Le cosce, però, sembrano essere magre e il sedere è ottimo per i mie gusti.

Perché continui a pensare a lei? Dicendo queste cose poi! Voglio andarmene, fatemi abbandonare questo corpo!

Non è vero. Ho solo fatto un'osservazione.

Un'osservazione su di lei, guarda caso.

Non penso mica sempre a lei!

Oh si che lo fai, sempre.

La prof entra e la sua voce mi fa tornare alla realtà.

-Victoria? che ci fai li?-chiede e Victoria diventa tutta rossa.
Non la capirò mai. Prima è sicura, poi arrossisce. Non riesco a capire se è timida o meno, è un vero e proprio mistero. Vorrei poter capire tante cose di lei: il perché della sua corazza, il perché del suo comportamento così spavaldo a volte e il perché della sua tristezza che ogni tanto vela i suoi occhi nei momenti in cui sembra perdersi nel vuoto.
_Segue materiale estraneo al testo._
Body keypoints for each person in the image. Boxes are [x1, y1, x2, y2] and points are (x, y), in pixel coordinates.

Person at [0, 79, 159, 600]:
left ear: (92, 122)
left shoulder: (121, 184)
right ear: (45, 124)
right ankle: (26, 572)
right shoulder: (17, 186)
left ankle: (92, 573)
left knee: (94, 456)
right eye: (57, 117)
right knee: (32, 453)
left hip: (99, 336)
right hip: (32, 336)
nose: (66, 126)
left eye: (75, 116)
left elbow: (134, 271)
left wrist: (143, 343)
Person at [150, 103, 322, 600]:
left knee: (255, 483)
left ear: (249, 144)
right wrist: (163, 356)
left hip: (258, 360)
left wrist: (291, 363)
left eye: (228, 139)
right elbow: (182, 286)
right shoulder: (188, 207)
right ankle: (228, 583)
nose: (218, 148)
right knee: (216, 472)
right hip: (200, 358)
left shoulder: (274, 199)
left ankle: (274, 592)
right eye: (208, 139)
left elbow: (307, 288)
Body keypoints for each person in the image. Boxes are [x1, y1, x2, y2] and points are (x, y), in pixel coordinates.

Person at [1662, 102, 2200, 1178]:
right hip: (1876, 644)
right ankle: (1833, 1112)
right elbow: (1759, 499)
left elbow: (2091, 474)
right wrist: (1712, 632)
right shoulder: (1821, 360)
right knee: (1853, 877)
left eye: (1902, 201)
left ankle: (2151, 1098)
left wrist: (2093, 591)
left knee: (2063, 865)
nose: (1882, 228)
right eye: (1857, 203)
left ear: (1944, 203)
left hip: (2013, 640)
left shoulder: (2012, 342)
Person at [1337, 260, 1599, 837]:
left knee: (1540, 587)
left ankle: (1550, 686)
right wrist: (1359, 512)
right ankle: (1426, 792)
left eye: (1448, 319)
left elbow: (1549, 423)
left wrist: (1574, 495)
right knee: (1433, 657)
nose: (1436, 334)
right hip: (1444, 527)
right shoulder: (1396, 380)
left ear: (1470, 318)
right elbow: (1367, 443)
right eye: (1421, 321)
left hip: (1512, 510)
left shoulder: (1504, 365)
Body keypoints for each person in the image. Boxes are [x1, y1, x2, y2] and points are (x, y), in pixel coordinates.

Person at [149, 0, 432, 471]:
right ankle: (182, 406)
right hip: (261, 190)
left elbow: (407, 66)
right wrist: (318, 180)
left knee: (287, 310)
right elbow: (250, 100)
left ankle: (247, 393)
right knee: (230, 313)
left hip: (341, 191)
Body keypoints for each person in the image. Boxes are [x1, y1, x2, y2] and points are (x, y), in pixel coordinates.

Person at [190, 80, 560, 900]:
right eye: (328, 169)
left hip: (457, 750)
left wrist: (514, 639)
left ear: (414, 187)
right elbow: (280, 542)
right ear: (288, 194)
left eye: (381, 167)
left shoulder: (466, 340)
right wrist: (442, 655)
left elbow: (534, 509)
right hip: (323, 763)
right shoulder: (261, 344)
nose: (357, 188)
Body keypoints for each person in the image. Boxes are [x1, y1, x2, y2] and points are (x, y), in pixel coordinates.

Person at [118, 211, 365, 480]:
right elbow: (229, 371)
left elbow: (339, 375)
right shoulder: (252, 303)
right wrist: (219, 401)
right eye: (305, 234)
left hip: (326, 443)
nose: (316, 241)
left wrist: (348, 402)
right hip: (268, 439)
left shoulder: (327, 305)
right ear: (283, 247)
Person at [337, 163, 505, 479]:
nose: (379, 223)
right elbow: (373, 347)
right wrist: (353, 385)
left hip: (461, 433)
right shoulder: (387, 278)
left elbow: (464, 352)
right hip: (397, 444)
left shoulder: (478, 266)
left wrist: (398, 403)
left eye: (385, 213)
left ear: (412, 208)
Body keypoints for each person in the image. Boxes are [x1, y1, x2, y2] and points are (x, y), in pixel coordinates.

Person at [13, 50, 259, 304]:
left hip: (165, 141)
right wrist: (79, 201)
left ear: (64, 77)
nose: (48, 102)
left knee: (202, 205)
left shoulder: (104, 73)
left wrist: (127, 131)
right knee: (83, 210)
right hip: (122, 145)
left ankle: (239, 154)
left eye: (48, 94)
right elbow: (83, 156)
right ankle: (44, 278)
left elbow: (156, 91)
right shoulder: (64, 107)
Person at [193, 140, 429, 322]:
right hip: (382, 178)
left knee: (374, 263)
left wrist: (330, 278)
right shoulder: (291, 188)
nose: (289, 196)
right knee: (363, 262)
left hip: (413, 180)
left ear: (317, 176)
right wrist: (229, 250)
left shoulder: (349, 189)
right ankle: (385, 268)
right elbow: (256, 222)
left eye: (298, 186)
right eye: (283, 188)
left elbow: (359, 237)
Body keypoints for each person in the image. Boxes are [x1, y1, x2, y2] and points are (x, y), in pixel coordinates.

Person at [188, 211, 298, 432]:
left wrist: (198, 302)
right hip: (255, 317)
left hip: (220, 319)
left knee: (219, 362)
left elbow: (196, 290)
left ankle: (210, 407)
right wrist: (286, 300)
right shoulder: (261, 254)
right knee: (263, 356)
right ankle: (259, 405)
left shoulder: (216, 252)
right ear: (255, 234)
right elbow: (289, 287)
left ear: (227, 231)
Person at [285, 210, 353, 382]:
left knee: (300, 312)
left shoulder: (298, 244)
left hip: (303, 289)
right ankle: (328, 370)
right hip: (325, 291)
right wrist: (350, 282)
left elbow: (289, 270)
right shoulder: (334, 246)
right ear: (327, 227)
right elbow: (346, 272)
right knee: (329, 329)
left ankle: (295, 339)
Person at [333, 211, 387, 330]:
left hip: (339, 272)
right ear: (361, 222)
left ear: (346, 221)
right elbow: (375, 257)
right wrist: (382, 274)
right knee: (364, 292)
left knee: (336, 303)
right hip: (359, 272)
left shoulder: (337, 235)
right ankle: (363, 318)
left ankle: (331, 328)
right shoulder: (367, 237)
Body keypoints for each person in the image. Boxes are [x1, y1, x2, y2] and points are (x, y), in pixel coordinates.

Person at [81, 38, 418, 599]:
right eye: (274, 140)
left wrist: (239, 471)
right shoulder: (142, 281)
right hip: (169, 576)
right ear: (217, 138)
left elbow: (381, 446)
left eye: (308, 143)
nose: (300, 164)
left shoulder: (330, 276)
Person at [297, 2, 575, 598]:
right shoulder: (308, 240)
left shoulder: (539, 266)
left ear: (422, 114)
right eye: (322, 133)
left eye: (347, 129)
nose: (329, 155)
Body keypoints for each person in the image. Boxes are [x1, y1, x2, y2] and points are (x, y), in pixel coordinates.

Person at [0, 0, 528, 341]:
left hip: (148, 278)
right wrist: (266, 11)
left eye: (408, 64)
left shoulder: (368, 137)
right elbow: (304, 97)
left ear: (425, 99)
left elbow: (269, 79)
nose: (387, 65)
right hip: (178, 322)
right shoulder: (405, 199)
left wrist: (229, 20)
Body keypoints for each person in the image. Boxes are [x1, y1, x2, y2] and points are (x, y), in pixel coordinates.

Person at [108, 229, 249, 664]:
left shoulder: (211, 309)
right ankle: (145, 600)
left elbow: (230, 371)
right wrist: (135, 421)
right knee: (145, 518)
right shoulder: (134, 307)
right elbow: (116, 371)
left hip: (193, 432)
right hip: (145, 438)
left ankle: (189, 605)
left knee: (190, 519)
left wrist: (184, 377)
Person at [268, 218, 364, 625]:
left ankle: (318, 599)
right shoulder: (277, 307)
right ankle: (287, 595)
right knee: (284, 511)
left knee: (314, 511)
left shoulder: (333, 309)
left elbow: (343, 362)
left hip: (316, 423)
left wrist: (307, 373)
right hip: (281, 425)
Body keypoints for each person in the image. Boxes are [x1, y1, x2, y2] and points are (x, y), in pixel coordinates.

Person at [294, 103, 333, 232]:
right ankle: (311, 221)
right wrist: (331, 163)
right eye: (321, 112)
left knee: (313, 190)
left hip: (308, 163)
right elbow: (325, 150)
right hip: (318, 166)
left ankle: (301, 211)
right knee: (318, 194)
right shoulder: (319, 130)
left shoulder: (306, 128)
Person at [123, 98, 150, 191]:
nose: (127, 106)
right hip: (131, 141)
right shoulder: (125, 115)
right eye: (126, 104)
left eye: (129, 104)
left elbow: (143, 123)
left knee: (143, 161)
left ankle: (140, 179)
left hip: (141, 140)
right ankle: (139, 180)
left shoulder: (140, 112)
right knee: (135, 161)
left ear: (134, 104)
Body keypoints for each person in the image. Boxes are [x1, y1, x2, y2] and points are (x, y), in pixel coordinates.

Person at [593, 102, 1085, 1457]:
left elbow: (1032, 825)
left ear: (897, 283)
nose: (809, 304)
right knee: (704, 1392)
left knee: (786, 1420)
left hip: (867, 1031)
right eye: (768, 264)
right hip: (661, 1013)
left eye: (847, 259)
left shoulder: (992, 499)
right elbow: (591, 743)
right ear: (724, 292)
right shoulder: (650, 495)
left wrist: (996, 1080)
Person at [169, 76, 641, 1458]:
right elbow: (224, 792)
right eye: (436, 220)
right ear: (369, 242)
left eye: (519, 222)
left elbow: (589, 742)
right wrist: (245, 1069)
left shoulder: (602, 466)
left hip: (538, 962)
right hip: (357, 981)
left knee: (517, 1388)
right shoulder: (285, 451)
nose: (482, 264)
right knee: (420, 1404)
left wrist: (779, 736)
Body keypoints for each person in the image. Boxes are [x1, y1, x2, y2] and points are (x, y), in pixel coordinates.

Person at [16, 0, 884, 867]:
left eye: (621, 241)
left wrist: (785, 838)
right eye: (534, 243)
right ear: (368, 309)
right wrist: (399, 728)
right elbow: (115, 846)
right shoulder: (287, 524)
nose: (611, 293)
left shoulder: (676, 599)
-il mio compagno di banco è antipatico- dice come se niente fosse e provoca una risata generale della classe.

-Dylan?- chiede l'insegnante voltandosi verso di me.

- andiamo professoressa, io antipatico?- chiedo ridacchiando.

-molto- risponde Victoria e provoca un'altra risata.
Che osso duro quella ragazza. Ha cambiato di nuovo umore. In questo preciso istante è seduta accanto al mio migliore amico, Leo. I suoi grandi occhi guizzano da me alla prof e le sue sopracciglia leggermente aggrottate fanno assumere al suo viso un'espressione di sfida mista al disagio che , sicuramente, sta provando.
Le sue labbra poi...mi colpiscono sempre. Sono meravigliose, carnose e rosee, non sono coperte da nessun tipo di prodotto femminile e spiccano sulla sua carnagione "cadaverica", come le dico spesso.

-scontrosa-

-idiota-

-stupida-

-bambino-

-bambino io?-

Sento delle risatine sorreggersi nell'aria e la voce della professoressa, a braccia conserte e con un piccolo accenno di sorriso sul viso, bloccarle- Victoria, mi dispiace ma dovresti tornare al tuo posto- beccati questa.

-non potrei rimanere qui solo per oggi?- chiede quasi in ginocchio.

-mi dispiace ma i posti sono una delle cose che io voglio siano rispettati- beccati anche questa.

Lei sbuffa e in pochi secondi è accanto a me.

-fanculo- mi sussurra.

-Ti voglio bene anche io- e alza gli occhi al cielo.